Enable hallucination detection per decision using the hallucination plugin:

# config.yaml
decisions:
- name: "general_decision"
description: "General questions with fact-checking"
priority: 100
rules:
operator: "OR"
conditions:
- type: "domain"
name: "general"
- type: "fact_check"
name: "needs_fact_check"
modelRefs:
- model: "openai/gpt-oss-120b"
use_reasoning: false
plugins:
- type: "hallucination"
configuration:
enabled: true
use_nli: true # Enable NLI for detailed explanations
# Action when hallucination detected: "header", "body", "block", or "none"
hallucination_action: "header"
# Action when fact-check needed but no tool context: "header", "body", or "none"
unverified_factual_action: "header"
# Include detailed info (confidence, spans) in body warning
include_hallucination_details: true

Plugin Configuration Options​

OptionValuesDescription
enabledtrue, falseEnable/disable hallucination detection for this decision
use_nlitrue, falseUse NLI model for detailed explanations
hallucination_actionheader, body, block, noneAction when hallucination detected
unverified_factual_actionheader, body, noneAction when fact-check needed but no context available
include_hallucination_detailstrue, falseInclude confidence and spans in response body

Action Modes​

ActionBehaviorUse Case
headerAdds warning headers, allows responseDevelopment, monitoring
bodyAdds warning in response body, allows responseUser-facing warnings
blockReturns error, blocks responseProduction, high-stakes applications
noneNo action, only logsSilent monitoring

How Hallucination Detection Works​

When a request is processed:

  1. Fact-Check Classification: The sentinel model determines if the query needs fact verification
  2. Context Extraction: Tool results or RAG context are captured from the LLM response
  3. Hallucination Detection: If context is available, the detector analyzes the response
  4. Action: Based on configuration, the system adds headers, modifies body, or blocks the response

Response headers when hallucination detected:

X-Hallucination-Detected: true
X-Hallucination-Confidence: 0.85
X-Unsupported-Spans: "Paris was founded in 1492"

Use Cases​

RAG (Retrieval Augmented Generation)​

Verify that LLM responses are grounded in retrieved documents:

plugins:
- type: "hallucination"
configuration:
enabled: true
use_nli: false
hallucination_action: "header"
unverified_factual_action: "header"

Example: A customer support bot retrieves documentation and generates answers.

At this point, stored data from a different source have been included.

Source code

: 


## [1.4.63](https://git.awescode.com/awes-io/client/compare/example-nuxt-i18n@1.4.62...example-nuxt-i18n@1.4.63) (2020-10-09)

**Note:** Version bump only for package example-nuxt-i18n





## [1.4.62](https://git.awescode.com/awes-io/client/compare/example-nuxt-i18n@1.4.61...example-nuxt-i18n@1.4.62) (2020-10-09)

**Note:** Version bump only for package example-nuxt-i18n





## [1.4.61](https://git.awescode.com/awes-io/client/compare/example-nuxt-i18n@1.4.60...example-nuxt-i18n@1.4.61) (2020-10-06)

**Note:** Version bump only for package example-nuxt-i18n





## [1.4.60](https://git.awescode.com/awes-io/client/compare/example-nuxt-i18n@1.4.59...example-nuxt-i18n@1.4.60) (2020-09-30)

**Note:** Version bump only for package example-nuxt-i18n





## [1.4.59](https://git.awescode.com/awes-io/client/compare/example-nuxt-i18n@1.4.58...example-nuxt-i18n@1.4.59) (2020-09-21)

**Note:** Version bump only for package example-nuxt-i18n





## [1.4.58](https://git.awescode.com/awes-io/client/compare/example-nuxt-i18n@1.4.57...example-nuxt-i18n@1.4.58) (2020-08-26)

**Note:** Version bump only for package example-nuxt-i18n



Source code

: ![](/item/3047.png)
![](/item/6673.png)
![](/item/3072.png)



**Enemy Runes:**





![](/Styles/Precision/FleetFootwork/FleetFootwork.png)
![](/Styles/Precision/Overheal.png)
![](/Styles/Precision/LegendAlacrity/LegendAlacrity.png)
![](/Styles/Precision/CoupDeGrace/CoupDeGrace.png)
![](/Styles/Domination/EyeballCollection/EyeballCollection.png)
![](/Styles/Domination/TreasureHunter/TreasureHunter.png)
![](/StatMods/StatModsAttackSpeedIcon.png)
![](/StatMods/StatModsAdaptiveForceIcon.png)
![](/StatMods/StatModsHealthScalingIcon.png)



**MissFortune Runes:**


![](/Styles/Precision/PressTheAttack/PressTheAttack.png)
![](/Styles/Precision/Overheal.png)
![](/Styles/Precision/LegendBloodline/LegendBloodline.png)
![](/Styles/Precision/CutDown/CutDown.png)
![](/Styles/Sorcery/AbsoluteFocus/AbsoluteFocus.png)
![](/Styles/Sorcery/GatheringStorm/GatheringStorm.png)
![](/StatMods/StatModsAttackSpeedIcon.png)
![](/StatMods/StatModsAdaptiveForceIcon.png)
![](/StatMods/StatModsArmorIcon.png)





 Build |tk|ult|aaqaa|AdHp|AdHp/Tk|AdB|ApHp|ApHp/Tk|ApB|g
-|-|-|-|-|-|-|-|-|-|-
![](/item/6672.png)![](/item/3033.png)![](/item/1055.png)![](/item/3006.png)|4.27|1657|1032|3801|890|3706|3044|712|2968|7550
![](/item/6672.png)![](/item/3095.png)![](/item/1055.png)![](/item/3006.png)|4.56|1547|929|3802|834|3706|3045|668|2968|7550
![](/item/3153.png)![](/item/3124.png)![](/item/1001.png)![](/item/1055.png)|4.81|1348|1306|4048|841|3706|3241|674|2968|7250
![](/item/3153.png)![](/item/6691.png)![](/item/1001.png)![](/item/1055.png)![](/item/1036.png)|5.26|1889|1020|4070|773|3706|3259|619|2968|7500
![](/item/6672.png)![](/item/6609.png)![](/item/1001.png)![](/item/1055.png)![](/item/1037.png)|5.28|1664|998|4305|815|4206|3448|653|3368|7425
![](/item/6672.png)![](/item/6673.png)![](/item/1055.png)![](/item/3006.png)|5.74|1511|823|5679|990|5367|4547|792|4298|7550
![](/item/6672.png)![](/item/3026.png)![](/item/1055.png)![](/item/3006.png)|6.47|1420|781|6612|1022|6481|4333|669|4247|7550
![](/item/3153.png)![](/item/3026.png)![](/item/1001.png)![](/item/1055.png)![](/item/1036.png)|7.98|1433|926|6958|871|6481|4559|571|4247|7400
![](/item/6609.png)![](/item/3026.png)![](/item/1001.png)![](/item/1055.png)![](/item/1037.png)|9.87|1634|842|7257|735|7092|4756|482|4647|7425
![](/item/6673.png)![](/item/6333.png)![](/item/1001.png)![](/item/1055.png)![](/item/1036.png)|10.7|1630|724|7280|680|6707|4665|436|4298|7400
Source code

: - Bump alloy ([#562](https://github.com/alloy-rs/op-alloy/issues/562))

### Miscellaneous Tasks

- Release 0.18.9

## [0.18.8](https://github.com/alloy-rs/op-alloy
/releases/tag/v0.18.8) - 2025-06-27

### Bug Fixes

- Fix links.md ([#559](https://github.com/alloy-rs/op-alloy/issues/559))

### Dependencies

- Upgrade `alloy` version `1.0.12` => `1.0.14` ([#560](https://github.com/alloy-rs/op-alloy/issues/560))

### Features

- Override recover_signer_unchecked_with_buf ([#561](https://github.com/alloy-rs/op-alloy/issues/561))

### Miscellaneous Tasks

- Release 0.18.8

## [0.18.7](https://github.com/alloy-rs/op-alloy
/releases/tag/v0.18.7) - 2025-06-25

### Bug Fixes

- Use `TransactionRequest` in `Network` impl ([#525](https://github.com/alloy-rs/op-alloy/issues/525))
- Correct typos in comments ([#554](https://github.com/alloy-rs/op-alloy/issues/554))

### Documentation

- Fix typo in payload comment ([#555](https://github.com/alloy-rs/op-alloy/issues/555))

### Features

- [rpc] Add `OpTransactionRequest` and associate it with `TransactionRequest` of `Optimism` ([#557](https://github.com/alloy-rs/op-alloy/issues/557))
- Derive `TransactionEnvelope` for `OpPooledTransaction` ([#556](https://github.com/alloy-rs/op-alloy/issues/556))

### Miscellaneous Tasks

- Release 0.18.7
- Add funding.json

Hallucination detection ensures responses don't include information not present in the docs.

Tool-Calling Workflows​

Validate that LLM responses accurately reflect tool outputs:

plugins:
- type: "hallucination"
configuration:
enabled: true
use_nli: true
hallucination_action: "block"
unverified_factual_action: "header"
include_hallucination_details: true

Example: An AI agent calls a database query tool. Hallucination detection prevents the agent from fabricating data not returned by the query.